INFORMATION GIVEN below:

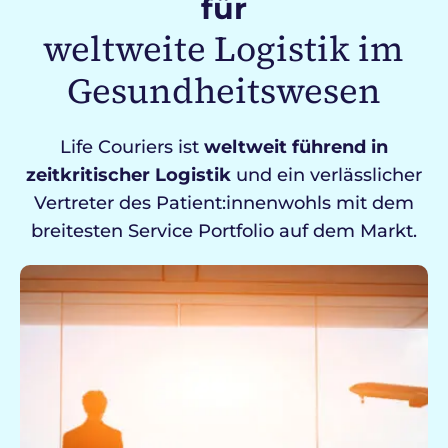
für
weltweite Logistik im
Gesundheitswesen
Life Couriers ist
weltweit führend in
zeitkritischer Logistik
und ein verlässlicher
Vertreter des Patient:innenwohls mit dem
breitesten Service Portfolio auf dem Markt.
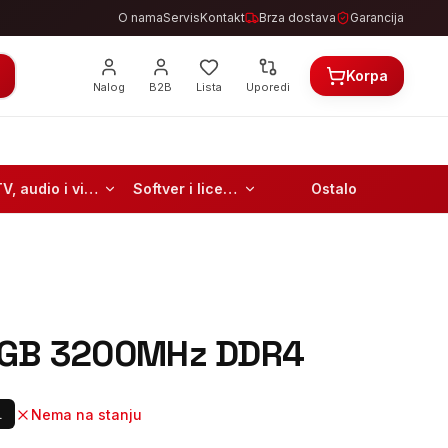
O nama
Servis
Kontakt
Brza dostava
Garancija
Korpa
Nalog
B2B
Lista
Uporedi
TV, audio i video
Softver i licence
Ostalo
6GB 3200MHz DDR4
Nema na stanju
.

End of INFORMATION GIVEN.

= EXERCISE BRIEF =
An exact copy of each entry is required, minus the pictures.

= ANSWER SPACE =
für
weltweite Logistik im
Gesundheitswesen
Life Couriers ist
weltweit führend in
zeitkritischer Logistik
und ein verlässlicher
Vertreter des Patient:innenwohls mit dem
breitesten Service Portfolio auf dem Markt.
O nama
Servis
Kontakt
Brza dostava
Garancija
Korpa
Nalog
B2B
Lista
Uporedi
TV, audio i video
Softver i licence
Ostalo
6GB 3200MHz DDR4
Nema na stanju
.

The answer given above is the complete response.